We had dinner the other night with two of our friends who had a baby back in August. Everyone has always told me how natural I look -- and how easy I make it look -- with a baby in my arms. What they don't know, is that I didn't start out that way - OH NO. But since the first time, twenty-six years ago, I've learned a few things...
Now, the first time I suppose can be excused since I was, afterall, only two years old. And I was only acting on true sibling love and concern. Really.
My mother -- who was younger then than I am today (EEK) -- had left Sweet Baby Robby laying on his blanket in the bedroom while she went to get something from the bathroom. In a panic, knowing that Sweet Baby Robby could neither talk nor walk by himself, I snagged the chunky little ball of fat under one arm and over the other (yes, that means I was choking him...) and hauled him after our maternal figure. "MOOOOOOMM!! Don't forget the BABY!!" Hence began the years of well-intentioned, but still harmful, sibling abuse.
Robby passed it on when he laid 4 month old Karlyn on the dining room table... and she rolled off and fractured her skull. No wonder the girl's got issues. I'm trying to think what we did to Kerri, but I'm drawing a blank.

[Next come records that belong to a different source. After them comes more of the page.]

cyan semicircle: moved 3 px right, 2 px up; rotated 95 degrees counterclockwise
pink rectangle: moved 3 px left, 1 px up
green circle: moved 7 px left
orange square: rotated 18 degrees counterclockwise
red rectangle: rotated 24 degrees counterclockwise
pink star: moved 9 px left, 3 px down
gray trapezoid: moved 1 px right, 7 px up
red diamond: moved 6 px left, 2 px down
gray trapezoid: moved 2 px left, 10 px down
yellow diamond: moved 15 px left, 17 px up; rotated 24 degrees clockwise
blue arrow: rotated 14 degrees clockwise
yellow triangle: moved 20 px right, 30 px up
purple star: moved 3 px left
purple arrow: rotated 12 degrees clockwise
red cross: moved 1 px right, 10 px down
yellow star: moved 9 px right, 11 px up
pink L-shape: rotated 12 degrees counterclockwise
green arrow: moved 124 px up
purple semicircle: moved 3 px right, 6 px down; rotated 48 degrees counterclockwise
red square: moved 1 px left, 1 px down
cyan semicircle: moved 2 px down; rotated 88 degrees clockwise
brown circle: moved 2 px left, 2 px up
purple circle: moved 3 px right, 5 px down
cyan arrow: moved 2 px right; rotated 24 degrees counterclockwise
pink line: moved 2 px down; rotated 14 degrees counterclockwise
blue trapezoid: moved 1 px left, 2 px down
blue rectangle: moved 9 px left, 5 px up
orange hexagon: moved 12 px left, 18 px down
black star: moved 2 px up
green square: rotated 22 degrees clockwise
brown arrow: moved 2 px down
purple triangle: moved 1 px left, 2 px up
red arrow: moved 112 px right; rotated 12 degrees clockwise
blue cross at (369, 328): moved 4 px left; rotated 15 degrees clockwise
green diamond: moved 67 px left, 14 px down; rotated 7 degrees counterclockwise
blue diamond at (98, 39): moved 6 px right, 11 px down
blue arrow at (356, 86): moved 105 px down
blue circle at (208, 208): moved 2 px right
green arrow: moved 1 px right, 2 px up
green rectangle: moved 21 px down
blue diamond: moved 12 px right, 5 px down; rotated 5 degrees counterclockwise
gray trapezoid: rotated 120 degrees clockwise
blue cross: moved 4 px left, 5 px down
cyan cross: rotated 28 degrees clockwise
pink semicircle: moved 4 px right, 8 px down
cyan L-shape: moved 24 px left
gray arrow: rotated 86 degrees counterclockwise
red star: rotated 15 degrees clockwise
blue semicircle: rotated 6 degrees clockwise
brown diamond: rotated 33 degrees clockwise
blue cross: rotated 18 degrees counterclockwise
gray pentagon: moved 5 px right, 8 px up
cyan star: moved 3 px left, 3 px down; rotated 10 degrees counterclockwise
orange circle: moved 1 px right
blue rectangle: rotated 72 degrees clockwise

All I know is that by the time I was 10 and a half, I had practiced juggling no fewer than three babies (one at a time). And after years of high school babysitting jobs, I'd juggled many more (one at a time). So, yeah, I make it look easy with other people's kids... But I'm getting a lot more sleep than their parents are and I've had more experience than your average only child.
This in no way implies that I am ready for one of my own. It just would not mesh well with the whole first year of teaching thing. Nope. Sorry.